[Data for this exercise Boundary: Start]
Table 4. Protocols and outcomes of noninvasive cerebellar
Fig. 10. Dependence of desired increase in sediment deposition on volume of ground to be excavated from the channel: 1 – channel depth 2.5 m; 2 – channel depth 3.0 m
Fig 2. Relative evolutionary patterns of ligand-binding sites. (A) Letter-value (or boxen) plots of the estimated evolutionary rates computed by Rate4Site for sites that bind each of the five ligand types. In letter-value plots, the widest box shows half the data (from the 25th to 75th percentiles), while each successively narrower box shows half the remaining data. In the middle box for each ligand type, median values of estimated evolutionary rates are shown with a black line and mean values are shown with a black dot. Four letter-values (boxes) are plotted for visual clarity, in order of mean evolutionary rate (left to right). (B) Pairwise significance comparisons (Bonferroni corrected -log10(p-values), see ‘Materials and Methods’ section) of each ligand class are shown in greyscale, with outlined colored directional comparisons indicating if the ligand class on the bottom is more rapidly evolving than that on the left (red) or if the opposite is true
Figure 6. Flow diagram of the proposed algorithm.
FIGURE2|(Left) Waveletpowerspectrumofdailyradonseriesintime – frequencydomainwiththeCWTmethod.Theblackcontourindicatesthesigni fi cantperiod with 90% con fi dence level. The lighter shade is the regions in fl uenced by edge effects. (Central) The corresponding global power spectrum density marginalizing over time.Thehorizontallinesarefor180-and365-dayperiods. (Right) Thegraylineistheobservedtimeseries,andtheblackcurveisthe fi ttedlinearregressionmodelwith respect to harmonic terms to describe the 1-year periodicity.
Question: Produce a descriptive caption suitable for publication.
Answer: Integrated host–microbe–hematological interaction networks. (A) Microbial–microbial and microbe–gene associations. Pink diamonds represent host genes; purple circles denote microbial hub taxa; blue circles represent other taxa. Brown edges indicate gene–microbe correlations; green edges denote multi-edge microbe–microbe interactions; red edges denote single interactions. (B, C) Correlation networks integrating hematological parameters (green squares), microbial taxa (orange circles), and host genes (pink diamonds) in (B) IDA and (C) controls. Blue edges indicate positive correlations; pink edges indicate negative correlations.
[Data for this exercise Boundary: End]
Task statement ->
All of the entries above must be transcribed exactly.

Response box ->
Table 4. Protocols and outcomes of noninvasive cerebellar
Fig. 10. Dependence of desired increase in sediment deposition on volume of ground to be excavated from the channel: 1 – channel depth 2.5 m; 2 – channel depth 3.0 m
Fig 2. Relative evolutionary patterns of ligand-binding sites. (A) Letter-value (or boxen) plots of the estimated evolutionary rates computed by Rate4Site for sites that bind each of the five ligand types. In letter-value plots, the widest box shows half the data (from the 25th to 75th percentiles), while each successively narrower box shows half the remaining data. In the middle box for each ligand type, median values of estimated evolutionary rates are shown with a black line and mean values are shown with a black dot. Four letter-values (boxes) are plotted for visual clarity, in order of mean evolutionary rate (left to right). (B) Pairwise significance comparisons (Bonferroni corrected -log10(p-values), see ‘Materials and Methods’ section) of each ligand class are shown in greyscale, with outlined colored directional comparisons indicating if the ligand class on the bottom is more rapidly evolving than that on the left (red) or if the opposite is true
Figure 6. Flow diagram of the proposed algorithm.
FIGURE2|(Left) Waveletpowerspectrumofdailyradonseriesintime – frequencydomainwiththeCWTmethod.Theblackcontourindicatesthesigni fi cantperiod with 90% con fi dence level. The lighter shade is the regions in fl uenced by edge effects. (Central) The corresponding global power spectrum density marginalizing over time.Thehorizontallinesarefor180-and365-dayperiods. (Right) Thegraylineistheobservedtimeseries,andtheblackcurveisthe fi ttedlinearregressionmodelwith respect to harmonic terms to describe the 1-year periodicity.
Question: Produce a descriptive caption suitable for publication.
Answer: Integrated host–microbe–hematological interaction networks. (A) Microbial–microbial and microbe–gene associations. Pink diamonds represent host genes; purple circles denote microbial hub taxa; blue circles represent other taxa. Brown edges indicate gene–microbe correlations; green edges denote multi-edge microbe–microbe interactions; red edges denote single interactions. (B, C) Correlation networks integrating hematological parameters (green squares), microbial taxa (orange circles), and host genes (pink diamonds) in (B) IDA and (C) controls. Blue edges indicate positive correlations; pink edges indicate negative correlations.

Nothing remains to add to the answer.